Exercise text:
=== Begin Enclosure ===

In August 2009, La Nación reported that the Federal Court of San Isidro had ordered the extradition of Pérez Corradi to the United States. This order was a response to an order of capture issued by a court in the state of Maine, which accused Pérez Corradi of having sent a parcel into the U.S. containing 80 oxycodone tablets, and which had led to the detention of Pérez Corradi on October 22, 2008. A request for his release was rejected in September 2010.

In January 2011, Clarín reported that the Supreme Court of Argentina had approved the extradition of Pérez Corradi to the United States on charges of trafficking in oxycodone, thus upholding the decision of the San Isidro court.

==Money laundering==
Pérez Corradi, according to one source, laundered money through the Guinea Bissau consulate in Buenos Aires.

In December 2010, Judge Norberto Oyarbide indicted Pérez Corradi in Argentina for money laundering, in a case involving the assets of pharmaceutical entrepreneur Néstor Lorenzo, arrested banking union leader Juan José Zanola, and the late Sebastian Forza. The charges also linked Pérez Corradi with ephedrine trafficking and with a case involving tampered medicine.

In 2011, Pérez Corradi was placed in pretrial detention in Argentina on charges of money laundering. On December 15, 2011, he was released from prison after paying a bail of 100,000 pesos. At the time of his release, he was still facing the possibility of being extradited to the United States on drug trafficking charges.

=== End Enclosure ===

Prompt 1: List every person named in the passage above on Pérez Corradi, other than Pérez Corradi himself.
Prompt 2: Continue the passage above on Pérez Corradi from its final sentence.

Dataset content:
=== Begin Enclosure ===

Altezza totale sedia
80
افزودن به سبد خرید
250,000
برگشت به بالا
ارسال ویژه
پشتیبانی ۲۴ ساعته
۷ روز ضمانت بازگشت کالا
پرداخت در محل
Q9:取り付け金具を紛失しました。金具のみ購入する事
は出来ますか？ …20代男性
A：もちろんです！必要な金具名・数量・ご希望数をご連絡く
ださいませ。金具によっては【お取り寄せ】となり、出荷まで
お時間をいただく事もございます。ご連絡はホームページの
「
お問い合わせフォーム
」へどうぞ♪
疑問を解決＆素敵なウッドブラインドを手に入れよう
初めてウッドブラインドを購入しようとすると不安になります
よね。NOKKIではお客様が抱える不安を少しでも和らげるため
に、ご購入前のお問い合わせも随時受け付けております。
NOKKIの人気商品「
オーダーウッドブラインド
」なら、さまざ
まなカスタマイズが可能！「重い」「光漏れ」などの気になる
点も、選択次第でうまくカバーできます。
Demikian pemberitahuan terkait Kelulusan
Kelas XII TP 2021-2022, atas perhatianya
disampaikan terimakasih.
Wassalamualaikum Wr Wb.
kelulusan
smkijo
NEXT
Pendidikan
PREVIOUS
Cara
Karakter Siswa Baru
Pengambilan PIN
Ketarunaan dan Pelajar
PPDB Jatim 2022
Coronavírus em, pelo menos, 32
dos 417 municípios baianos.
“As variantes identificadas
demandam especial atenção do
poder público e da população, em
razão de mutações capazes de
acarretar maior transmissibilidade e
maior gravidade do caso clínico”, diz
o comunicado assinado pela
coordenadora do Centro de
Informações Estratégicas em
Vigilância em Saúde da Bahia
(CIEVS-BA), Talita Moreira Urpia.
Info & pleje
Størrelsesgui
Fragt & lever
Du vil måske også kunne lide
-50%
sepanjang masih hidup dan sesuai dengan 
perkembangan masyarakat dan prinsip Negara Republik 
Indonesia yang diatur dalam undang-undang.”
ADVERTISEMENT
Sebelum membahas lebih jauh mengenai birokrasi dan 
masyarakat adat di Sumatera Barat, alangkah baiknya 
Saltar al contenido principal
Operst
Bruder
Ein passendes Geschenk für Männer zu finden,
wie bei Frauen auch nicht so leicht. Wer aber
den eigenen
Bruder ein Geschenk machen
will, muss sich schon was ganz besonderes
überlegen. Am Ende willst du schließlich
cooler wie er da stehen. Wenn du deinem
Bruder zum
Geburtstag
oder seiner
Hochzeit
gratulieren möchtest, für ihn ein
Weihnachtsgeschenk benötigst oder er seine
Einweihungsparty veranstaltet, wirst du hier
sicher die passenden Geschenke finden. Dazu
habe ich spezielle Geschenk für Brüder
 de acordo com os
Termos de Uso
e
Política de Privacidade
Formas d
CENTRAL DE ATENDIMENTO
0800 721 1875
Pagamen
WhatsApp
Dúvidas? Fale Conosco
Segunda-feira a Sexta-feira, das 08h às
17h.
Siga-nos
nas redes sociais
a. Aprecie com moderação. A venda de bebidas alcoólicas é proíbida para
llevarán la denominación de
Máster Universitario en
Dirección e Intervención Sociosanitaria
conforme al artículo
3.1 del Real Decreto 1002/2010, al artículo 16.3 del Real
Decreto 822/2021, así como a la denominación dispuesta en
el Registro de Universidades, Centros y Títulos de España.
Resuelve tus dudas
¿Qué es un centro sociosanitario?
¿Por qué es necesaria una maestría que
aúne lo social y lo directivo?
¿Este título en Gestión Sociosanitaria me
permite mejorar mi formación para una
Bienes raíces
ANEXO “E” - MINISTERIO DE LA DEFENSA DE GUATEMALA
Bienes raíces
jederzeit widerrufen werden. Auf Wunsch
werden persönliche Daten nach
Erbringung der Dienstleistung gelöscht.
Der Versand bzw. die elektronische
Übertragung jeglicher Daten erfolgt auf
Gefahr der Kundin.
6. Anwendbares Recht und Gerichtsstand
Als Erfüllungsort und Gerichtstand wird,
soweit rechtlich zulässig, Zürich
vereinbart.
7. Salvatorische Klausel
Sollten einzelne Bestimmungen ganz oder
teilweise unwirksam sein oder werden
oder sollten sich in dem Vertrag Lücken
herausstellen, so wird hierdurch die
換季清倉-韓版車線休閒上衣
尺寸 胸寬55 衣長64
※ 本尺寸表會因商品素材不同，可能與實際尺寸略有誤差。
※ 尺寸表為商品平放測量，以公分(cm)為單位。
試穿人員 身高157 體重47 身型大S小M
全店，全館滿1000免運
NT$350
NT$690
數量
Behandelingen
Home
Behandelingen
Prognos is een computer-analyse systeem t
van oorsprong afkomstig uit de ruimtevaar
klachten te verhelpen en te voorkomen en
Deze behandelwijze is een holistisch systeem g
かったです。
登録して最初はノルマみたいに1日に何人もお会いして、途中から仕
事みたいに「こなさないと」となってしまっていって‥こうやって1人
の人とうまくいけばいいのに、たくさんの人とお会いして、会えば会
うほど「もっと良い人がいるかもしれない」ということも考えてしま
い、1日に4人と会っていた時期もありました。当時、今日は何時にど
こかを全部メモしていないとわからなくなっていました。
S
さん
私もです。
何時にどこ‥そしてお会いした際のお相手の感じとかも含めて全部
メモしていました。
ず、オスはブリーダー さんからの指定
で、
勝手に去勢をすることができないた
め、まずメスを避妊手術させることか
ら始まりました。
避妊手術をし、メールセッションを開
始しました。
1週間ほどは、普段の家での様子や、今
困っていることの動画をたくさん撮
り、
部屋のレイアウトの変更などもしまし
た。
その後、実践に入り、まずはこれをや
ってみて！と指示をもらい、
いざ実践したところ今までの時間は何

=== End Enclosure ===

Response 1: Norberto Oyarbide, Néstor Lorenzo, Juan José Zanola, Sebastian Forza

Response 2:
==Triple murder==
On August 7, 2008, Sebastián Forza, Damian Ferron, and Leopoldo Bina were murdered in a house in the Quilmes neighborhood of Buenos Aires. Their bodies were stored in a freezer and eventually thrown in a ditch in another part of the city, where they were found on August 13. The men were killed, according to one source, “in perfect mafia style,” and all three of them had ties to the pharmaceutical business. Peréz Corradi was reportedly in Cancún at the time of the triple murder.

On March 20, 2012, the Argentine Ministry of Justice issued a warrant for Pérez Corradi in connection with the triple murder, of which he is believed to be the mastermind. During the succeeding months, several raids were conducted in various places but Pérez Corradi was not found. He remains a fugitive, and is named by Interpol as one of the world's most wanted fugitives.

On December 20, 2012, two pairs of brothers, Martin and Cristian Lanatta and Victor and Marcelo Schillaci, were convicted of participation in the crime and sentenced to life in prison. The motive, according to the court, was that Forza, Ferron, and Bina's efforts to become involved in drug trafficking had threatened the narcotics trade of Pérez Corradi and his business partner Martin Lanatta.

The triple murder is the subject of a book, La Ejecución: La historia secreta del triple crimen que desnudó la conexión con la mafia de los medicamentos y la recaudación de la campaña K (The Execution: The Secret History of the Triple Murder that Laid Bare the Connection with the Pharmaceutical Mafia and the K Campaign Fund). The book was written by Emilia Delfino and Rodrigo Alegre and published by Random House Mondadori in 2011.

Corradi was reported detained in Paraguay on February 12, 2016; but it was reported later that he was still at large.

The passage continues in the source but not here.